Document text ->
=== Begin Enclosure ===

0
extern int i;// is a declaration
int j; //definition

the author has given that first statement is a declaration and second as a definition.i think second statement is a declaration and first as a definition.

i went through the complete reference C by Herbert Schildt

Yu Hao
  • 111,229
  • 40
  • 211
  • 267

4 Answers4

2
extern int i

...is a variable declaration, since it only tells the compiler "there exists a variable called i, but it's defined somewhere else".

int i

...is a variable definition, since it tells the compiler to create the actual variable.

Joachim Isaksson
  • 163,843
  • 22
  • 249
  • 272
0

The keyword extern is used to declare external variables, so the book is right.

There is one exception, if an initializer is added, then it's a definition:

extern int i = 42;
Yu Hao
  • 111,229
  • 40
  • 211
  • 267
0

Firstly, neither the first not the second is a "statement". In C language declarations are not statements. Declarations are declarations, statements are statements - in C these are two independent non-intersecting worlds.

Secondly, every definition is a declaration at the same time. Definition is just a particular kind of declaration. So it is not correct to contrapose declarations and definitions is such a mutually exclusive way.

Thirdly, what the comments say is correct and you are wrong. The first is a non-defining declaration. The second one is a definition.

=== End Enclosure ===

What this exercise asks ->
1) Answer these questions using the C declaration discussion:
(a) Which book does the person asking say they went through?
(b) What exception makes a declaration using extern into a definition?
(c) What does the last reply say every definition is at the same time?
2) Reproduce the passage of the C declaration discussion starting with "There is one" and going on through "mutually exclusive way.".
3) Go on with the C declaration discussion from the point where its text stops.
The data that comes after this is separate material from the C declaration discussion.

Source information ->
=== Begin Enclosure ===

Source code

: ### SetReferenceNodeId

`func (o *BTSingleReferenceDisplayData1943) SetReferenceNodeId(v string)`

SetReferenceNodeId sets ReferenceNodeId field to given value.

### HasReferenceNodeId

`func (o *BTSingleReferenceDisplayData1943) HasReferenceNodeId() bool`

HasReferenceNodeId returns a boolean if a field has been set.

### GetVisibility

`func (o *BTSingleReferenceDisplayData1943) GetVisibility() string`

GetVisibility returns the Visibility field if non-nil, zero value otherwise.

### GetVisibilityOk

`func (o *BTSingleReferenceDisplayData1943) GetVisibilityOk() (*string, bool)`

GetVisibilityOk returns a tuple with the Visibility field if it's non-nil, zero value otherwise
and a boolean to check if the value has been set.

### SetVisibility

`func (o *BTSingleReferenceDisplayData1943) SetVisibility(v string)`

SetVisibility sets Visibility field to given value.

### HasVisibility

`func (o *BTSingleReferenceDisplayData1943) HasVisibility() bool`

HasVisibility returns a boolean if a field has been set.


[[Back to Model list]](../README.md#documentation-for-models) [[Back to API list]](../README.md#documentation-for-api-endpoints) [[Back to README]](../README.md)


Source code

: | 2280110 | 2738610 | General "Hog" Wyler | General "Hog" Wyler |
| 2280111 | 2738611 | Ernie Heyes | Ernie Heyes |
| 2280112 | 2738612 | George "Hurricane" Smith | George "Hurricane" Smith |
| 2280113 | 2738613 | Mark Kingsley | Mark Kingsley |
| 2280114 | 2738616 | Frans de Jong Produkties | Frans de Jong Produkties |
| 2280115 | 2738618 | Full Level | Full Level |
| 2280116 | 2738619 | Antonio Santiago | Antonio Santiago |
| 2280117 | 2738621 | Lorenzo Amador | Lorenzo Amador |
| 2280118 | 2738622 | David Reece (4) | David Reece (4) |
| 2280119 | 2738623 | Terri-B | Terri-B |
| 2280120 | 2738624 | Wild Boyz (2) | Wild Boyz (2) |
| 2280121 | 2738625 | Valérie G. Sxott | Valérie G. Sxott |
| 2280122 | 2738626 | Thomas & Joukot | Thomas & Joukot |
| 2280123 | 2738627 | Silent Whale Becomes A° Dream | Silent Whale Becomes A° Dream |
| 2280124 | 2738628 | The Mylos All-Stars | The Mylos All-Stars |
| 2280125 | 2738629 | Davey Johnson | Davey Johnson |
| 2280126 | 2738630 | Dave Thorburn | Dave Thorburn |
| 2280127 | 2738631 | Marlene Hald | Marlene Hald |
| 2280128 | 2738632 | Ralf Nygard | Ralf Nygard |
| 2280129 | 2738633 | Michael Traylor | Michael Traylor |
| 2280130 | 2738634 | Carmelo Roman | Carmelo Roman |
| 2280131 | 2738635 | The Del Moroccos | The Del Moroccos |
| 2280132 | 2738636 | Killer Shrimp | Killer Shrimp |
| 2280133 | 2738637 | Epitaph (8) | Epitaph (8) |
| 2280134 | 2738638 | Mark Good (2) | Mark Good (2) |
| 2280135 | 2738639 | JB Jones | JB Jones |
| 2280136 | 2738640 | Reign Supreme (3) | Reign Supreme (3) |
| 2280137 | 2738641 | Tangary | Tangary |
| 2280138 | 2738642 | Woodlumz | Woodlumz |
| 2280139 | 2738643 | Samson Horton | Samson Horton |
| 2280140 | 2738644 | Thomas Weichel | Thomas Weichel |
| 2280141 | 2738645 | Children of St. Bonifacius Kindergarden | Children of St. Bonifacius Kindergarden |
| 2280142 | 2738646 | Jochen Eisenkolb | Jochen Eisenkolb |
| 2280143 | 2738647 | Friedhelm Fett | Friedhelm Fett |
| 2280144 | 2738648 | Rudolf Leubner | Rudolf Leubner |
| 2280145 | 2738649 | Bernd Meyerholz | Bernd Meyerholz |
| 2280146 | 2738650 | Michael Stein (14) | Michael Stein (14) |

=== End Enclosure ===

Answers to each task ->
1)
(a) The Complete Reference C by Herbert Schildt.
(b) Adding an initializer, as in extern int i = 42;.
(c) A declaration.

2)
There is one exception, if an initializer is added, then it's a definition:

extern int i = 42;
Yu Hao
  • 111,229
  • 40
  • 211
  • 267
0

Firstly, neither the first not the second is a "statement". In C language declarations are not statements. Declarations are declarations, statements are statements - in C these are two independent non-intersecting worlds.

Secondly, every definition is a declaration at the same time. Definition is just a particular kind of declaration. So it is not correct to contrapose declarations and definitions is such a mutually exclusive way.

3)
Fourthly, the second one is a so called tentative definition - a C-specific feature. It has some peculiar properties. In general case, it does not necessarily define a variable with external linkage. The linkage of the variable it defines might depend on context. In your specific example, taken literally, it does indeed define a variable with external linkage. You can search on the term tentative definition to learn more about it.

Fifthly, Shildt's books are ripe with massive amount of terminological errors (and not just terminological ones). This is actually what they are mostly known for.

AnT
  • 291,388
  • 39
  • 487
  • 734
0

declaration : variable just declared

Ex: int i; 

definition : variable declaration+its initialization with value.

Ex: int i=10;

In your case

extern int i;// is a declaration    
//because you did not initialize value to i here.

Assuming j is Global variable. then it is initialized with ZERO at the time of declaration.
Here declaration+initialization =definition

int j; //definition  

if j is local then it is declaration only.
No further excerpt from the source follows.